Recorded data:
======

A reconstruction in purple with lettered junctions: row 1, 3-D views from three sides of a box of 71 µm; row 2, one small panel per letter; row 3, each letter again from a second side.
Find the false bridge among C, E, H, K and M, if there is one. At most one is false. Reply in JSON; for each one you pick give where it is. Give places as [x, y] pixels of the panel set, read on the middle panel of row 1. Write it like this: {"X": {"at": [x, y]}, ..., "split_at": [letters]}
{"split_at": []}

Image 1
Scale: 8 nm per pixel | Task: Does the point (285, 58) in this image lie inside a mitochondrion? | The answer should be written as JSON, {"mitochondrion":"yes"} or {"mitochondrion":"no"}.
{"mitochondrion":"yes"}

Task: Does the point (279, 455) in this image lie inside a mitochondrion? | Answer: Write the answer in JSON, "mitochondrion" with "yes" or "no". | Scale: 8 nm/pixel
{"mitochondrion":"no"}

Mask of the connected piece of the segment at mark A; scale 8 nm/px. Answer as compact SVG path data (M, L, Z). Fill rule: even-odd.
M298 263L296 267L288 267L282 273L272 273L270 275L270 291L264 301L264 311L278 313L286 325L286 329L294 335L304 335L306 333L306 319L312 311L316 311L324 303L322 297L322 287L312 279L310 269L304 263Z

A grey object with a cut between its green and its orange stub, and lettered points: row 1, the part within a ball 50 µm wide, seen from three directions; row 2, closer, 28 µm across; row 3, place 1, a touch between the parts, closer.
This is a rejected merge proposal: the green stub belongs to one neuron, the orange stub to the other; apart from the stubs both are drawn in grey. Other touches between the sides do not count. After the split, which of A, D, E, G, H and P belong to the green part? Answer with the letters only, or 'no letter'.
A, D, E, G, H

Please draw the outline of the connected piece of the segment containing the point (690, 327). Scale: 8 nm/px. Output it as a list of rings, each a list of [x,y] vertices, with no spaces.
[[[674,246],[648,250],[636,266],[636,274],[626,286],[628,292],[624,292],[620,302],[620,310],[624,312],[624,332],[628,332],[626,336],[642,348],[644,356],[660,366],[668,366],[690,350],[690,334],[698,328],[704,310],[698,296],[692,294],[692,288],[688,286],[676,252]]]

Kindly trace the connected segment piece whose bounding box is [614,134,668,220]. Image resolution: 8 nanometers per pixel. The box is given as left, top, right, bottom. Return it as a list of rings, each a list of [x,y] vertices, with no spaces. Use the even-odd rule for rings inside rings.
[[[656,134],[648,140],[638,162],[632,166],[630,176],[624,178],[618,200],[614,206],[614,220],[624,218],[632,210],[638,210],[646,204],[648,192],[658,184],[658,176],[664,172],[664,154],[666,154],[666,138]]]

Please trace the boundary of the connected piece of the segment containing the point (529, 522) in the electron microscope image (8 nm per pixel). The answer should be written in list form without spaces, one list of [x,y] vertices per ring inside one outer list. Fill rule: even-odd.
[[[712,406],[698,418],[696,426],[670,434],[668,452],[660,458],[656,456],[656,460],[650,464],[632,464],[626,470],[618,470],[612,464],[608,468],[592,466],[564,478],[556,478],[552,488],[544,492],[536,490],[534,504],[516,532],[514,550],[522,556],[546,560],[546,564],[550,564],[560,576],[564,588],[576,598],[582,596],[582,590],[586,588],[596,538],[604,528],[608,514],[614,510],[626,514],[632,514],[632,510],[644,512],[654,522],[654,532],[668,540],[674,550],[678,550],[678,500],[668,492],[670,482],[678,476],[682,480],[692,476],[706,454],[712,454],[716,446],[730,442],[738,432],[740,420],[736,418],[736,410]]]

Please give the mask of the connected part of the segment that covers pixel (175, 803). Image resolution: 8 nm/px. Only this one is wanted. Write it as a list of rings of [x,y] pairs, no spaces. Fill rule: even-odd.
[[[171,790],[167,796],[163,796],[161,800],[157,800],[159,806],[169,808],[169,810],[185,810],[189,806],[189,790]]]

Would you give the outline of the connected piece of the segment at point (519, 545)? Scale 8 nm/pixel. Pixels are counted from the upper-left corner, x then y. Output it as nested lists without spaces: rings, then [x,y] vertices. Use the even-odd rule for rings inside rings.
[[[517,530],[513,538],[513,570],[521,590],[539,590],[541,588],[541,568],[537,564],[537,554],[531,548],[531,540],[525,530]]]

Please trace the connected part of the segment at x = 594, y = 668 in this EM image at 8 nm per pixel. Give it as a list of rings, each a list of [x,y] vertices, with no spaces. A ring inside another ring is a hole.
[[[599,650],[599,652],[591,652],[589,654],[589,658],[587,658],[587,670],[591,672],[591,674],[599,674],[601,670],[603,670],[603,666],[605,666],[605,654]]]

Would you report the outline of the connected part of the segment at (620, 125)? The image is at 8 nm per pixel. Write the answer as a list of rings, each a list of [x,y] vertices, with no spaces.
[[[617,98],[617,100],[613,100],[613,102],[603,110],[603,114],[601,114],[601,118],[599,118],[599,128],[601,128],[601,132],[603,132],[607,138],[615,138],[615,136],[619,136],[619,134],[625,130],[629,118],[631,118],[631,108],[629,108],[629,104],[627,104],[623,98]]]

======

What is being asked: Wherever the word "lettered" appears in the entries above, copy that line.

Completed task:
A reconstruction in purple with lettered junctions: row 1, 3-D views from three sides of a box of 71 µm; row 2, one small panel per letter; row 3, each letter again from a second side.
A grey object with a cut between its green and its orange stub, and lettered points: row 1, the part within a ball 50 µm wide, seen from three directions; row 2, closer, 28 µm across; row 3, place 1, a touch between the parts, closer.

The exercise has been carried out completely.